Simple Things Can Be Hard to Learn

Providers of health care are under a lot of pressure to use computers to improve quality and reduce cost.

One popular application has been computerized physician order entry (CPOE). The idea is to have physicians enter their orders into computers rather than writing them out longhand. When an order is entered, information is displayed that potentially leads to better decisions by the physician.

Well, it doesn’t necessarily work. The Colorado Permanente Group in Denver reports that CPOE in that organization “did not improve physician compliance with laboratory monitoring alert recommendations.”

Commenting on that report, Susan Horn (The limits of technology, Modern Healthcare, August 7, 2006) described a project in which a group of nursing homes set out to reduce the incidence of pressure sores, enlisted the aid of information technology, and achieved a reduction of one third in a year’s time.

The difference between the two cases seems pretty obvious. The nursing homes had an improvement they wanted to make and used information technology to achieve it. The Permanente Group bought and implemented technology in the hope that it would produce improvement. The nursing homes succeeded. The Permanente Group failed.

Ms.
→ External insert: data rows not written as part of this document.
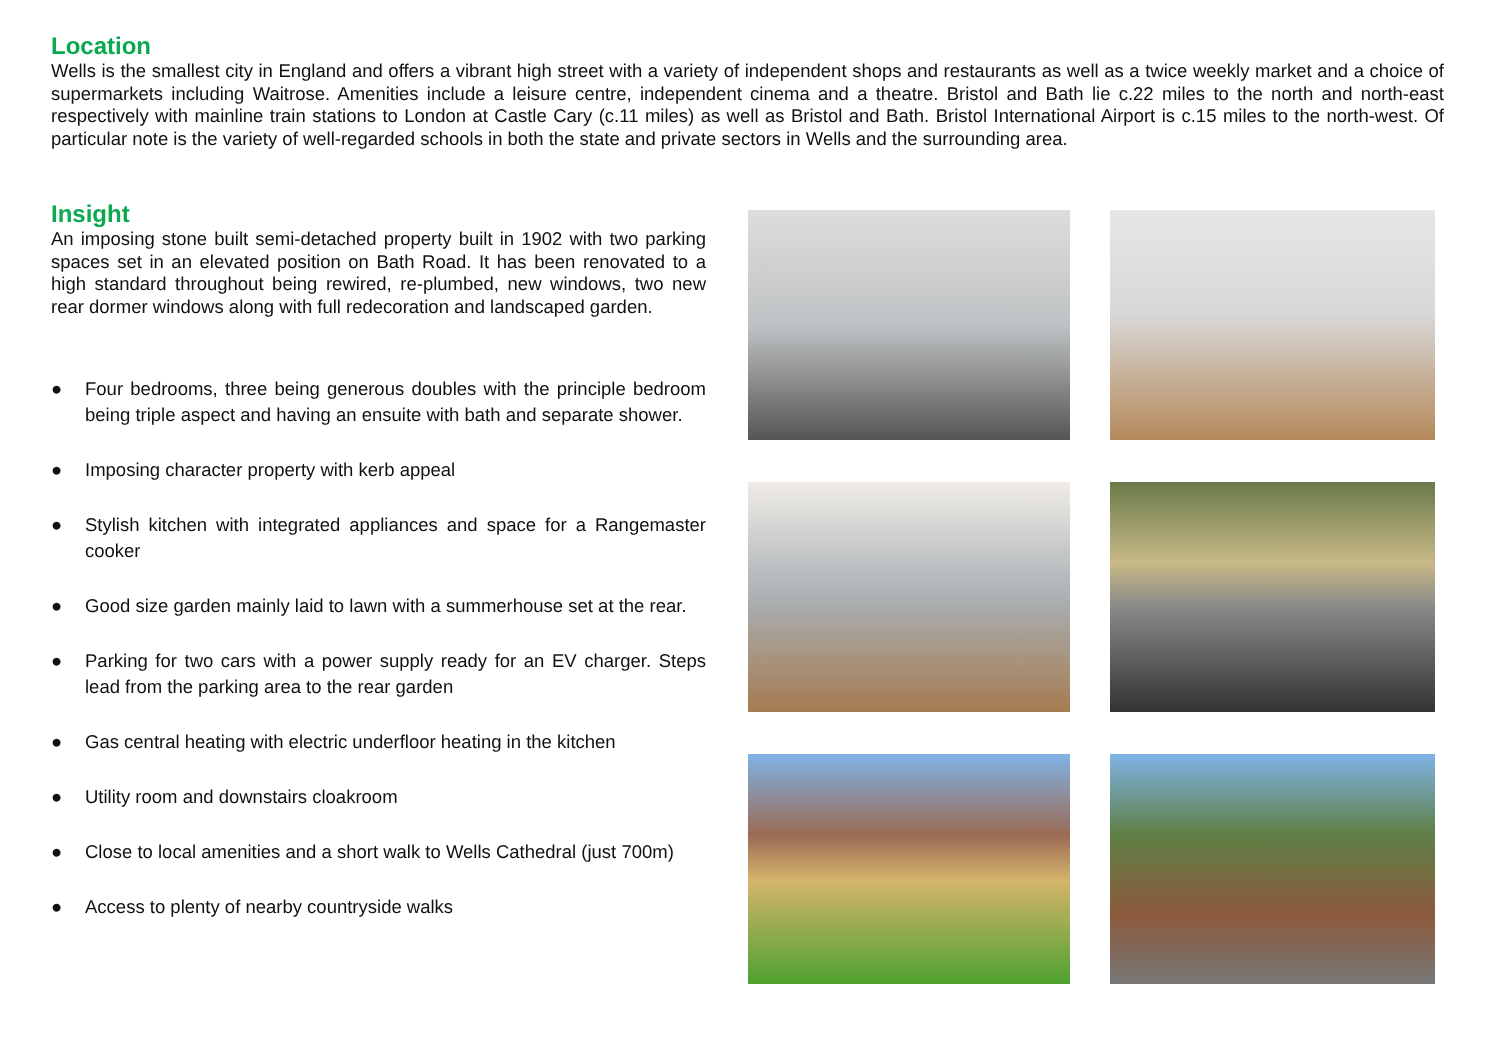Location
Wells is the smallest city in England and offers a vibrant high street with a variety of independent shops and restaurants as well as a twice weekly market and a choice of supermarkets including Waitrose. Amenities include a leisure centre, independent cinema and a theatre. Bristol and Bath lie c.22 miles to the north and north-east respectively with mainline train stations to London at Castle Cary (c.11 miles) as well as Bristol and Bath. Bristol International Airport is c.15 miles to the north-west. Of particular note is the variety of well-regarded schools in both the state and private sectors in Wells and the surrounding area.
Insight
An imposing stone built semi-detached property built in 1902 with two parking spaces set in an elevated position on Bath Road. It has been renovated to a high standard throughout being rewired, re-plumbed, new windows, two new rear dormer windows along with full redecoration and landscaped garden.
● Four bedrooms, three being generous doubles with the principle bedroom being triple aspect and having an ensuite with bath and separate shower.
● Imposing character property with kerb appeal
● Stylish kitchen with integrated appliances and space for a Rangemaster cooker
● Good size garden mainly laid to lawn with a summerhouse set at the rear.
● Parking for two cars with a power supply ready for an EV charger. Steps lead from the parking area to the rear garden
● Gas central heating with electric underfloor heating in the kitchen
● Utility room and downstairs cloakroom
● Close to local amenities and a short walk to Wells Cathedral (just 700m)
● Access to plenty of nearby countryside walks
Horn went on to point out that “…no technology…will cure our healthcare system of its ailments” and that technology is “….no panacea, but rather a tool for solving problems.”

In other words, the right approach is to figure out what problem you want to solve, develop a plan for solving it, and then use technology to support the plan.

Seems simple enough.

But the simple things in life sometimes seem the hardest to learn.